Christopher G. Toomey¹, David Weiss¹, Alan Chant², Megan Ackerman¹, Bethany A. Ahlers^3,4, Ying-Wai Lam^3,4, Christopher Ricciardi¹, Dana Bourne⁵, Christina M. Kraemer-Chant^1*

¹Department of Chemistry, Saint Michael’s College, Colchester, VT, USA.
²Department of Chemistry, University of Vermont, Burlington, VT, USA.
³Department of Biology, University of Vermont, Burlington, VT, USA.
⁴Vermont Genetics Network Proteomics Facility, University of Vermont, Burlington, VT, USA.
⁵Department of Biochemistry, University of Vermont, Burlington, VT, USA.

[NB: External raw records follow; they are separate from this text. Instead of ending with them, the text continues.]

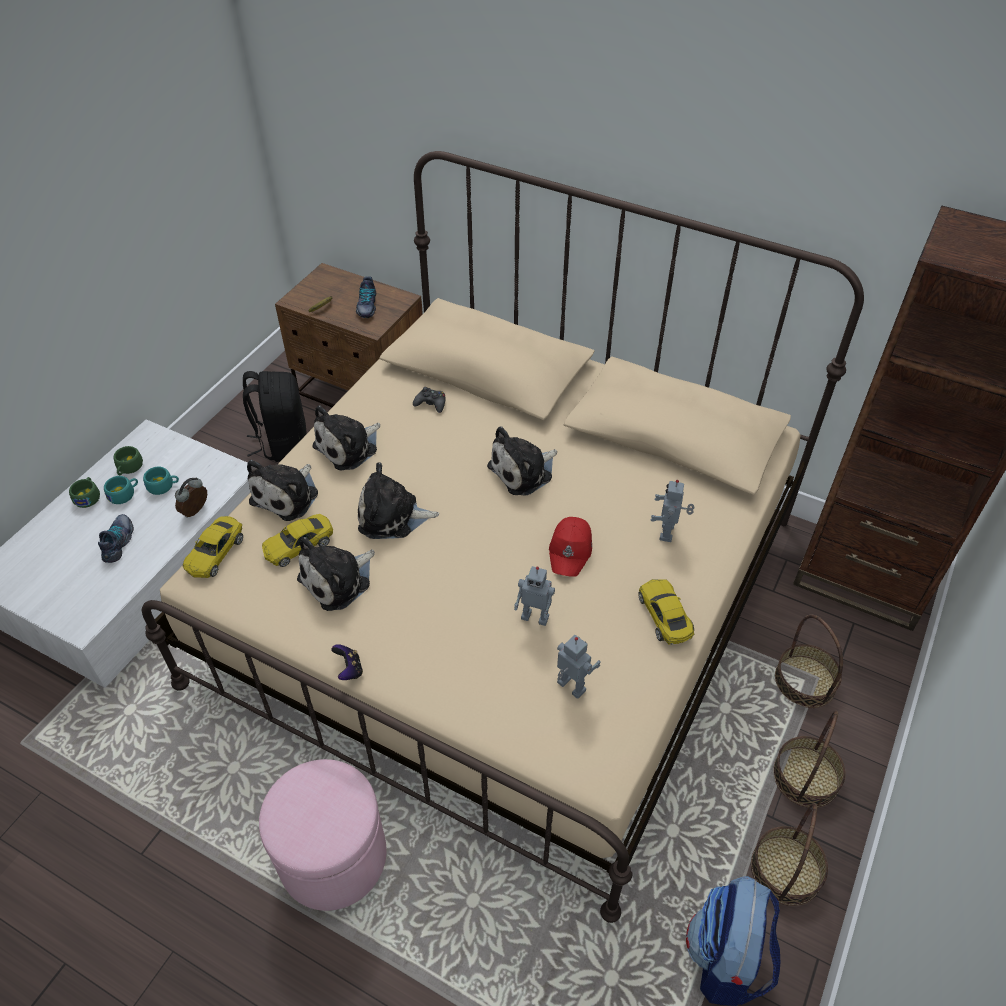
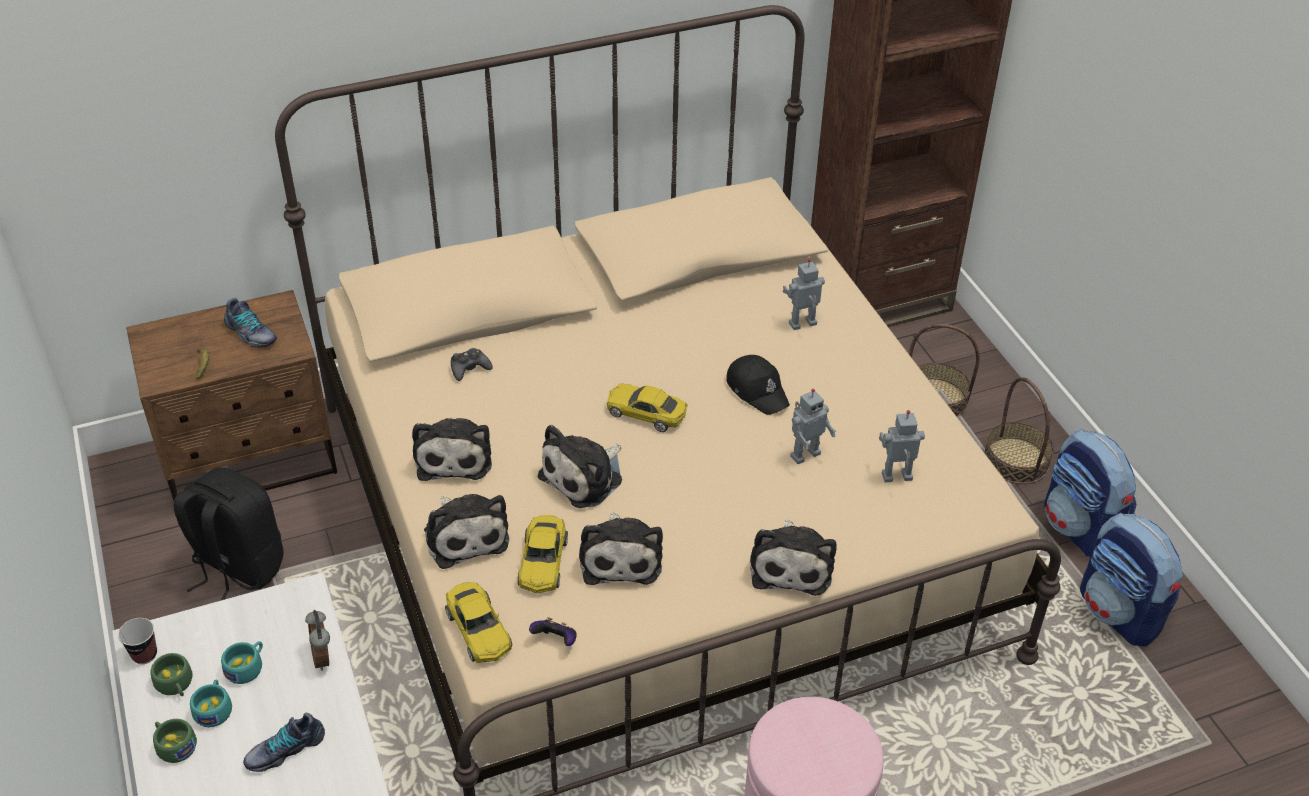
camera: 50 degrees left, 5 degrees down
(119, 542) = (285, 749): shoe -> shoe turned 75 degrees counterclockwise
(139, 442) = (144, 654): none -> cup
(349, 669) = (735, 606): game controller -> game controller (556, 641)
(524, 471) = (634, 362): plush toy -> plush toy (791, 564)
(571, 550) = (757, 390): red cap -> black cap
(665, 616) = (884, 381): yellow toy car -> yellow toy car (646, 413)
(668, 533) = (803, 325): toy robot -> toy robot turned 105 degrees clockwise
(786, 870) = (1080, 528): basket -> backpack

Calmodulin from Homo sapiens is an α-helical calcium-binding protein that expresses to high levels in E. coli. When the N-terminus of a calmodulin variant is bound to Ca²⁺, it undergoes a conformational change, exposing hydrophobic pockets. This property can be utilized for purification purposes, as these pockets bind to phenyl sepharose resin with high affinity. Washing with EDTA chelates the Ca²⁺ ions from the protein, inducing a conformational change back to the more folded state and eluting the protein from the column. We describe herein the use of a protein expression and purification technique using the calmodulin variant and a short linker for proteolytic cleavage by the mutant NIa-Pro tobacco etch virus protease. We have shown this approach to be useful in obtaining purified quantities of various small proteins that could not be expressed using other methods, including high enough concentrations of a designed WW domain protein for NMR structural analysis. We have also obtained promising results on the usefulness of this procedure to express and purify zinc finger proteins without the addition of zinc ions or other cofactors.

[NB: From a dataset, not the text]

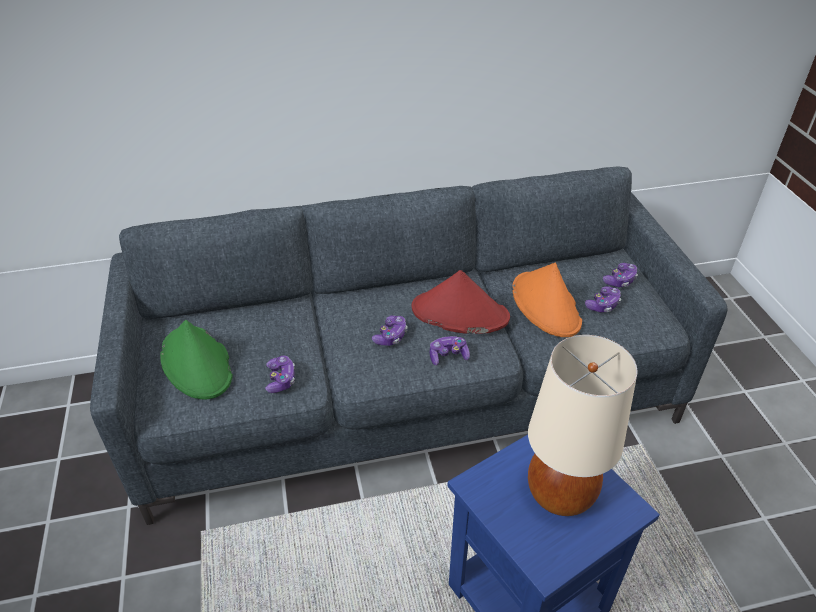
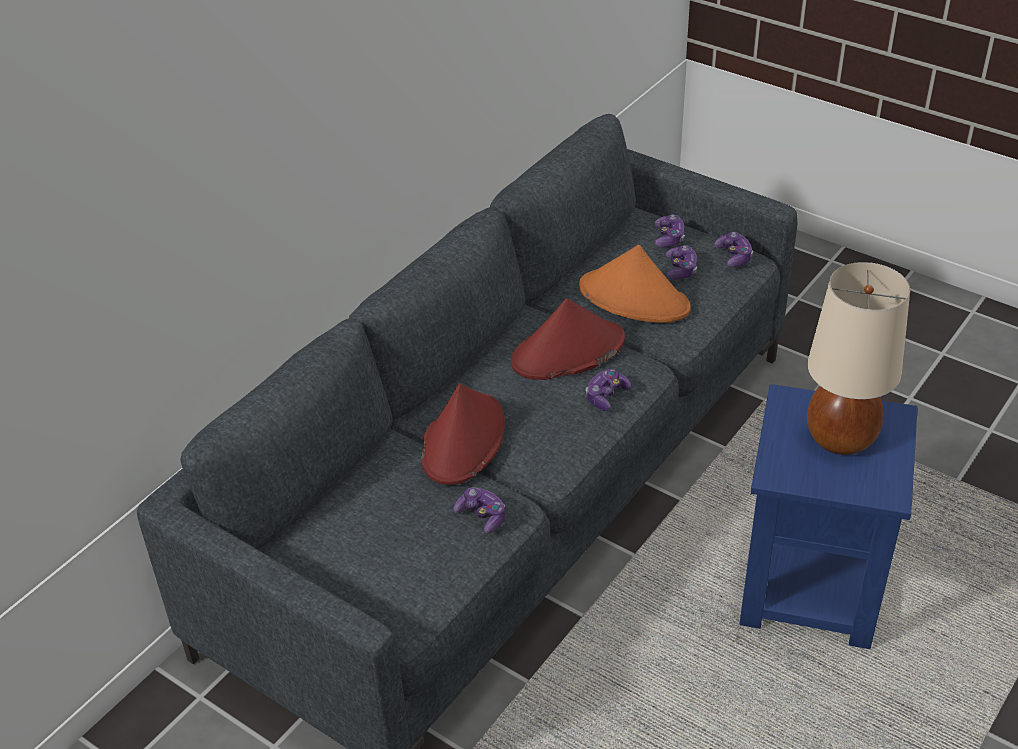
camera: 40 degrees left, 0 degrees up
(197, 364) = (376, 559): green hat -> none
(331, 327) = (463, 440): none -> red hat
(391, 336) = (532, 411): game controller -> game controller (734, 256)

Biomaterials, Protein Purification, Expression Systems, Protein Expression

Toomey, C. , Weiss, D. , Chant, A. , Ackerman, M. , Ahlers, B. , Lam, Y. , Ricciardi, C. , Bourne, D. and Kraemer-Chant, C. (2017) Development and Applications of a Calmodulin-Based Fusion Protein System for the Expression and Purification of WW and Zinc Finger Modules. Advances in Biological Chemistry, 7, 89-106. doi: 10.4236/abc.2017.72006.